Passage shown:
▼

On Wednesday 1st June the 2nd Cardiff Windows Phone User Group was held in the bay-side bar Terra Nova. The venue provided a plush arena for the event, though problems with their internet connection caused a few difficulties. Event organiser and host, Sequence’s Mike Hole, knocked up a backup solution in the form of an Android phone (Sssh! Don’t tell Microsoft ;) acting as a wifi hotspot. Sequence’s sponsorship of the event extended to a bar tab and Terra Nova’s on tap Peroni proved to very popular however.
In the first session of the evening, Mike Hole demonstrated the application usage tracking facilities that are available to Windows Phone developers. The statistics provided by the App Hub are rather limited basically just showing downloads by region. Mike showed us how to use the dotfuscator tool to hook analytics recording into function calls within an application. Whenever a user then activates that method within the app, the event is logged via a monitoring web service. The reporting for these events, provided by PreEmptive Solutions is infinitely more useful than the standard App Hub reports.

▲

Available data:
▼

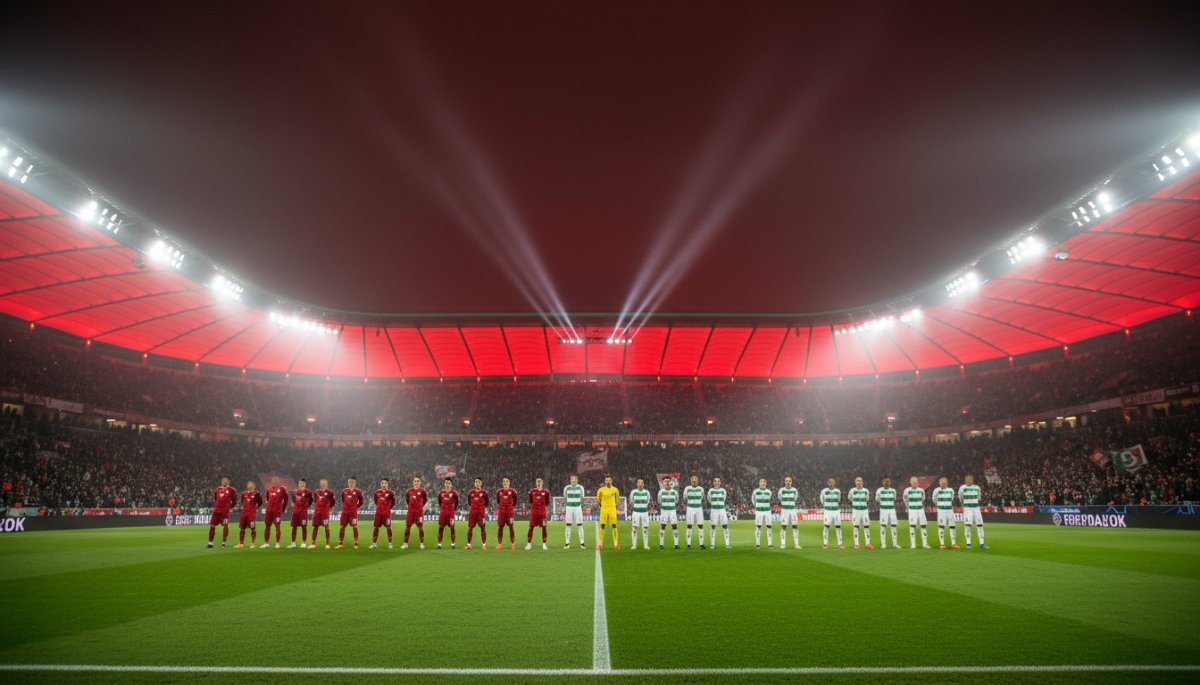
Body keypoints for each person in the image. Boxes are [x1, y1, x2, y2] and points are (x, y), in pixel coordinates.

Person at [958, 474, 988, 549]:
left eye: (970, 479)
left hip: (976, 509)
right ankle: (968, 543)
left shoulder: (977, 488)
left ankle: (982, 544)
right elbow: (960, 497)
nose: (968, 480)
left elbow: (979, 497)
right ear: (965, 480)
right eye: (967, 479)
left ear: (972, 480)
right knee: (968, 525)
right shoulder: (962, 488)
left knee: (980, 525)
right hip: (967, 509)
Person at [206, 476, 236, 549]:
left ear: (228, 481)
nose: (224, 481)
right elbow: (216, 498)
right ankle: (210, 543)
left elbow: (234, 501)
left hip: (225, 512)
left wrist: (229, 507)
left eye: (226, 480)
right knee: (212, 525)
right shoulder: (217, 489)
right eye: (223, 480)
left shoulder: (231, 490)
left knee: (225, 526)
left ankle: (223, 542)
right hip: (216, 511)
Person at [902, 477, 930, 549]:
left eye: (916, 482)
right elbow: (905, 499)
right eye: (913, 482)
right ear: (910, 483)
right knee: (912, 526)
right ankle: (913, 544)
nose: (915, 483)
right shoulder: (907, 490)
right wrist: (908, 507)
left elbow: (923, 498)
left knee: (923, 525)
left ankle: (925, 544)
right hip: (912, 510)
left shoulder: (921, 490)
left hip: (920, 510)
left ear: (918, 482)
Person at [336, 476, 364, 550]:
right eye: (350, 482)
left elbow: (361, 501)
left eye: (353, 482)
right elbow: (343, 500)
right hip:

▲

Work to complete:
(1) List the businesses named in the Cardiff Windows Phone User Group write-up, leaving out products and drink brands.
(2) Pick up the write-up on the Cardiff Windows Phone User Group after its final sentence and continue it.
The records have no role in this exercise.

Answers:
(1) Sequence, Terra Nova, Microsoft, PreEmptive Solutions

(2)
Following on from this, Mike demonstrated how you can record user activity whenever the apps make a call to any supporting web services and, by using their IP address and the Hostip.info service, how you can record their geographical location. Handy stuff.
Next up was the app demo and Iestyn Jones demonstrated a Welsh recipes app. Starting with a panorama view, the application shows recipes categorised by type, featured recipes and a search which enables recipe selection by its name or ingredients. The individual recipes use a pivot view providing the recipe steps, the ingredients, etc.
All very impressive, but next he showed us a second version of the app with a much more “Metro” design, which he developed having viewed Megan Donahue’s mix session. Iestyn had also added integration with facebook & twitter, as well as recipe sharing via email.
Iestyn began developing his apps UI by hand-coding the xaml but then switched to Blend and found it gave him great benefits in development speed. Another useful tip was provided in that when you display a details page following the selection of an item in a list, that item is still selected when the user goes back to the list page. In this situation you need to implement code to de-select the list item otherwise it is no longer selectable.
In the final session for the evening Nick Ajderian showed us how to plot tweets on a Bing map within your phone application.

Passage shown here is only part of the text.